Recent work has shown diffusion models are an effective approach to learning the multimodal distributions arising from demonstration data in behavior cloning. However, a drawback of this approach is the need to learn a denoising function, which is significantly more complex than learning an explicit policy. In this work, we propose Equivariant Diffusion Policy, a novel diffusion policy learning method that leverages domain symmetries to obtain better sample efficiency and generalization in the denoising function. We theoretically analyze the $\mathrm{SO}(2)$ symmetry of full 6-DoF control and characterize when a diffusion model is $\mathrm{SO}(2)$-equivariant. We furthermore evaluate the method empirically on a set of 12 simulation tasks in MimicGen, and show that it obtains a success rate that is, on average, 21.9% higher than the baseline Diffusion Policy. We also evaluate the method on a real-world system to show that effective policies can be learned with relatively few training samples, whereas the baseline Diffusion Policy cannot.

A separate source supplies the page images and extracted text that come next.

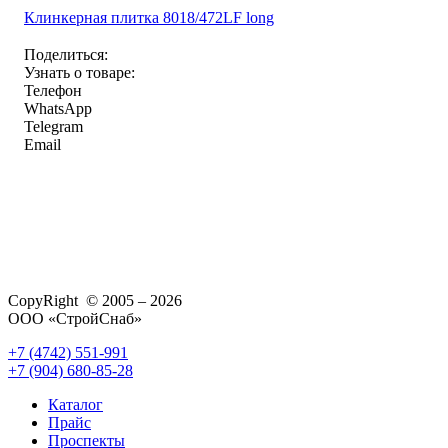
Клинкерная плитка 8018/472LF long
Поделиться:
Узнать о товаре:
Телефон
WhatsApp
Telegram
Email
CopyRight © 2005 – 2026
ООО «СтройСнаб»
+7 (4742) 551-991
+7 (904) 680-85-28
Каталог
Прайс
Проспекты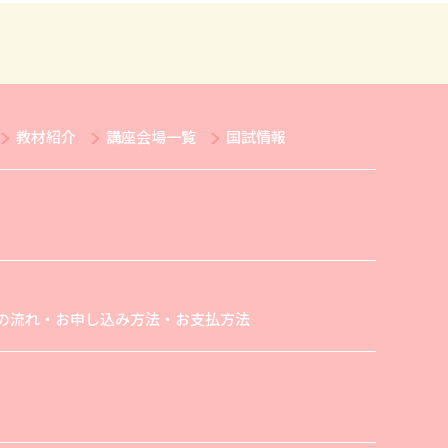
教材紹介
講座会場一覧
国試情報
の流れ・お申し込み方法・お支払方法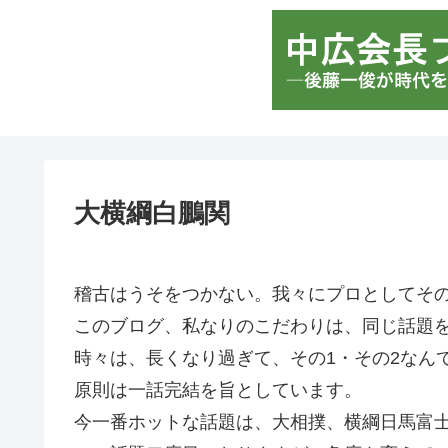
大横綱白鵬関
稽古はうそをつかない。我々にプロとしてそ
このブログ、私なりのこだわりは、同じ話題
時々は、長くなり過ぎて、その1・その2なん
原則は一話完結を旨としています。
今一番ホットな話題は、大相撲、横綱日馬富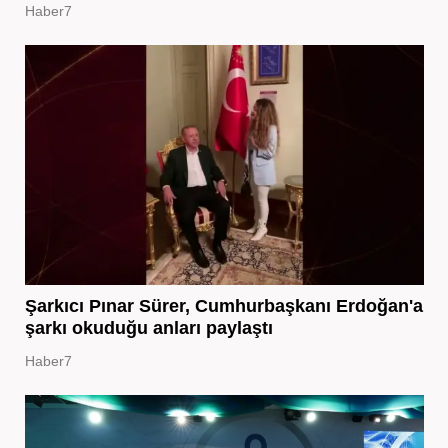
Haber7
Şarkıcı Pınar Sürer, Cumhurbaşkanı Erdoğan'a
şarkı okuduğu anları paylaştı
Haber7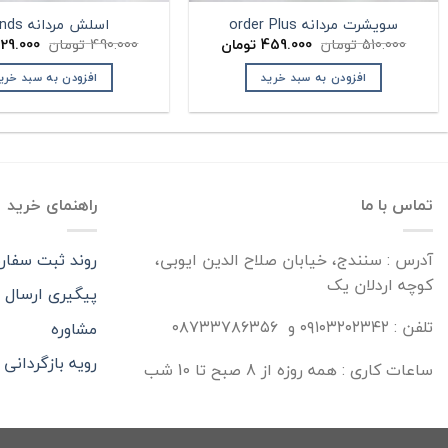
سویشرت مردانه order Plus
اسلش مردانه Bonds
قیمت
قیمت
قیمت
510.000
تومان
459.000
تومان
490.000
تومان
29.000
اصلی:
فعلی:
اصلی:
ان.
510.000 تومان
459.000 تومان.
افزودن به سبد خرید
افزودن به سبد خری
بود.
بود.
تماس با ما
راهنمای خرید
آدرس : سنندج، خیابان صلاح الدین ایوبی،
روند ثبت سفا
کوچه اردلان یک
پیگیری ارسال
تلفن : ۰۹۱۰۳۲۰۲۳۴۲ و ۰۸۷۳۳۷۸۶۳۵۶
مشاوره
رویه بازگردانی ک
ساعات کاری : همه روزه از 8 صبح تا 10 شب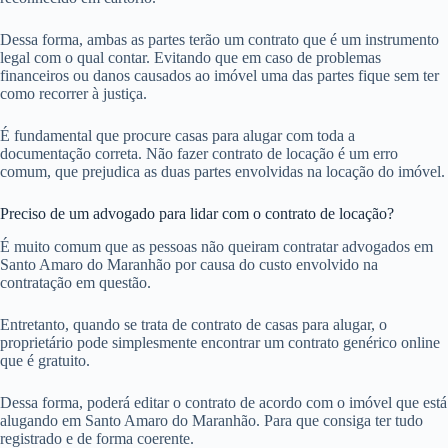
Dessa forma, ambas as partes terão um contrato que é um instrumento
legal com o qual contar. Evitando que em caso de problemas
financeiros ou danos causados ao imóvel uma das partes fique sem ter
como recorrer à justiça.
É fundamental que procure casas para alugar com toda a
documentação correta. Não fazer contrato de locação é um erro
comum, que prejudica as duas partes envolvidas na locação do imóvel.
Preciso de um advogado para lidar com o contrato de locação?
É muito comum que as pessoas não queiram contratar advogados em
Santo Amaro do Maranhão por causa do custo envolvido na
contratação em questão.
Entretanto, quando se trata de contrato de casas para alugar, o
proprietário pode simplesmente encontrar um contrato genérico online
que é gratuito.
Dessa forma, poderá editar o contrato de acordo com o imóvel que está
alugando em Santo Amaro do Maranhão. Para que consiga ter tudo
registrado e de forma coerente.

最近的研究表明扩散模型是学习行为克隆中源自示范数据的多模式分布的有效方法，但该方法的缺点在于需要学习一个比学习明确策略更复杂的降噪函数。在本研究中，我们提出了等变扩散策略，这是一种利用域对称性来获得更高样本效率和泛化性能的新型扩散策略学习方法。我们从理论上分析了完整的6自由度控制中的SO(2)对称性，并表征了扩散模型何时是SO(2)等变的。此外，我们在MimicGen的一组12个仿真任务上对该方法进行了实证评估，并显示其成功率平均比基线扩散策略高出21.9%。我们还在一个真实系统上对该方法进行了评估，以表明相对较少的训练样本就可以学习到有效的策略，而基线扩散策略则做不到。